Les organisations qui sauront s’adapter à la situation actuelle seront les nouveaux leaders. C’est ce que l’Université de Harvard appelle le « nouveau commencement ». Chose certaine, tout ne reviendra pas exactement comme avant. Ce que les entreprises auront mis en place pendant la pandémie leur permettra de se propulser différemment. Le lien d’emploi créé à distance ne disparaîtra pas, pas plus que la capacité de composer avec la vulnérabilité et de montrer de l’empathie, ou que l’utilisation des technologies et des solutions numériques mises en place dans les commerces de détail. Le télétravail aura changé les façons de communiquer et d’utiliser la technologie. Les conséquences de la situation actuelle seront bénéfiques si l’on apprend à composer avec le stress qu’elles provoquent en ce moment. Chose certaine, il ne faut pas s’arrêter; sombrer dans la léthargie ambiante n’est pas une option. Peu importe les circonstances, il faut apprendre à apprendre, ou continuer à le faire.
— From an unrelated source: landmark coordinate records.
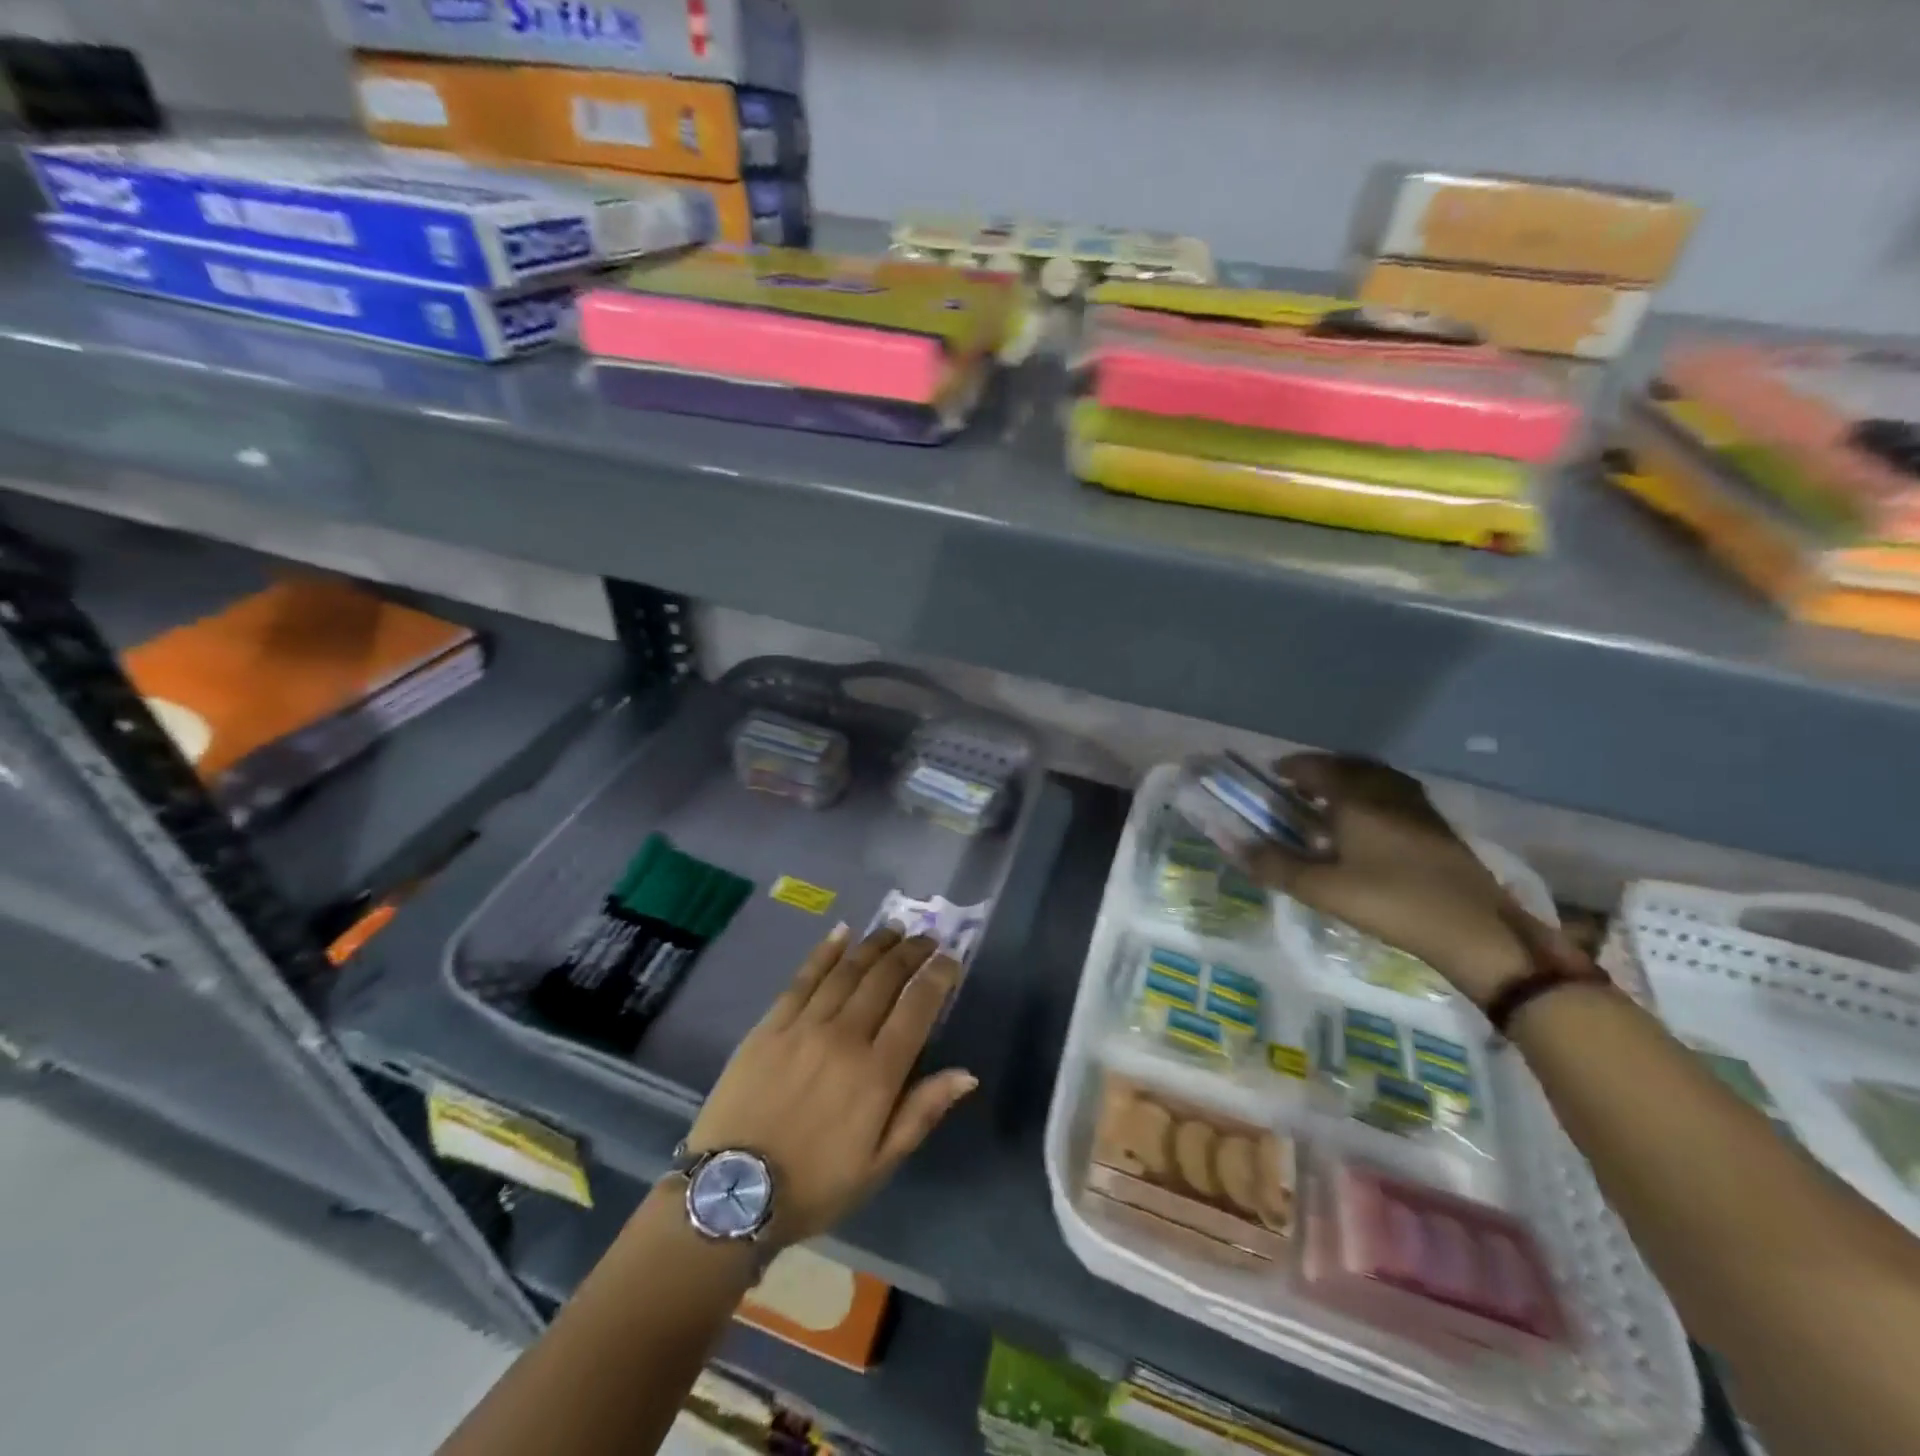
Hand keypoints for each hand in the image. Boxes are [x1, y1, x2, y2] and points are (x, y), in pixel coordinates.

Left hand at [685, 924, 977, 1247]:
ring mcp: (804, 1026)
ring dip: (875, 945)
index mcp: (877, 1073)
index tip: (951, 960)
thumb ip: (922, 1112)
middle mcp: (844, 1037)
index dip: (938, 977)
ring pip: (848, 971)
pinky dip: (825, 952)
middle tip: (927, 938)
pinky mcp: (770, 1025)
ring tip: (895, 929)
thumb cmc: (815, 1185)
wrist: (731, 1195)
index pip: (917, 1008)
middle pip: (885, 979)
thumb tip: (966, 1073)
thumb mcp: (879, 1165)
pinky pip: (803, 978)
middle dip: (911, 953)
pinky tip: (841, 932)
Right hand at [1245, 754, 1567, 1005]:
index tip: (1274, 774)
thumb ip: (1276, 866)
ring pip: (1376, 777)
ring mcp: (1418, 806)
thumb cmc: (1391, 902)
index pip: (1318, 767)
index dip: (1293, 767)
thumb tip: (1235, 846)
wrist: (1475, 930)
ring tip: (1331, 801)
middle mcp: (1387, 791)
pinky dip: (1373, 794)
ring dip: (1349, 780)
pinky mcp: (1437, 825)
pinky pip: (1395, 793)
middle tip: (1299, 785)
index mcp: (1357, 797)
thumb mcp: (1323, 889)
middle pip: (1349, 765)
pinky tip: (1370, 823)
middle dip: (1321, 769)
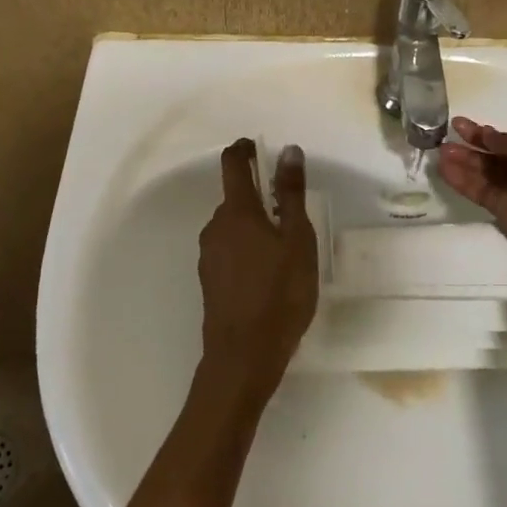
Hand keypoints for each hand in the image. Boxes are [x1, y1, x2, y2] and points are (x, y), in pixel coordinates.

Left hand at [195, 139, 319, 409]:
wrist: (243, 358)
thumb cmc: (279, 294)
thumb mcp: (297, 240)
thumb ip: (291, 194)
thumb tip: (289, 151)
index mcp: (237, 211)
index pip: (233, 163)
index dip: (245, 149)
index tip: (261, 148)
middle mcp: (216, 226)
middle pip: (235, 197)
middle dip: (260, 197)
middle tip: (292, 215)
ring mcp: (209, 255)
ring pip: (233, 226)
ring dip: (255, 226)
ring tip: (285, 251)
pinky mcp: (210, 280)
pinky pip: (230, 250)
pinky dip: (247, 250)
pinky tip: (268, 275)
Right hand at [435, 118, 506, 258]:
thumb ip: (505, 139)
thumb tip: (488, 136)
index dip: (484, 133)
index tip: (459, 125)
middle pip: (494, 157)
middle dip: (470, 148)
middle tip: (444, 141)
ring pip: (485, 175)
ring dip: (463, 164)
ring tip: (439, 154)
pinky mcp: (505, 211)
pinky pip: (482, 193)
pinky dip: (464, 182)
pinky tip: (445, 171)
Quelles actions concrètes devrait-on envisager?

Au Canada, on constate que le virage numérique aurait dû être plus avancé qu’il l’est actuellement, et ce, dans tous les secteurs. Chaque entreprise devrait faire un travail d’introspection afin de déterminer les actions qui pourraient profiter à ses clients et à son personnel, de faire évoluer son modèle d’affaires et de réfléchir à la façon dont elle pourrait recourir à la technologie pour parvenir à ses fins. Personnellement, je recommande de planifier les changements à partir du modèle d’affaires plutôt que des acquis, que j’appelle « le patrimoine ». Il faut se demander ce que l’on ferait si l’on créait l’entreprise en 2020 : comment la positionnerait-on et quel serait son modèle d’affaires? Ensuite, il faut harmoniser cet idéal au patrimoine. Lorsque de petites entreprises émergent et déclassent de gros joueurs, c’est souvent parce qu’elles ne s’embourbent pas dans leur patrimoine. Cet enlisement, c’est le problème actuel des épiceries. Au lieu de se mettre véritablement au commerce en ligne et de développer leur offre en conséquence, elles ont continué à offrir ce qu’elles ont toujours offert sans oser bousculer les habitudes parce que la croissance était au rendez-vous. C’est l’entreprise qui doit, en quelque sorte, convaincre les consommateurs de changer leurs habitudes. Au pays, les entreprises ont fait preuve d’inertie sur ce plan, croyant qu’elles pouvaient continuer tranquillement de faire les choses comme elles les avaient toujours faites.

À Edgenda, nous offrons des formations aux entreprises pour les aider à amorcer leur transformation numérique et nous leur répétons que les compétences absolument nécessaires pour bien opérer ce virage ne sont pas si nombreuses. On pense souvent que le commerce électronique est très compliqué et cher à implanter, mais il existe aujourd’hui plein de petites solutions faciles à mettre en œuvre. Ce qui est plus complexe, c’est combler le manque de compétences. Beaucoup d’entreprises devraient s’informer des outils bureautiques qui faciliteraient, entre autres, la communication et les échanges en interne. La plateforme Office 365 — ne serait-ce que ça — ne coûte vraiment pas cher, et pourtant, peu d’entreprises québécoises l’ont implantée.

Pour conclure, que diriez-vous à ceux que l’avenir inquiète?

Osez vous projeter dans l’avenir. Moi, je suis confiante. Il faut évoluer, ce n’est plus un choix. Ceux qui sauront se renouveler parviendront à tirer leur épingle du jeu.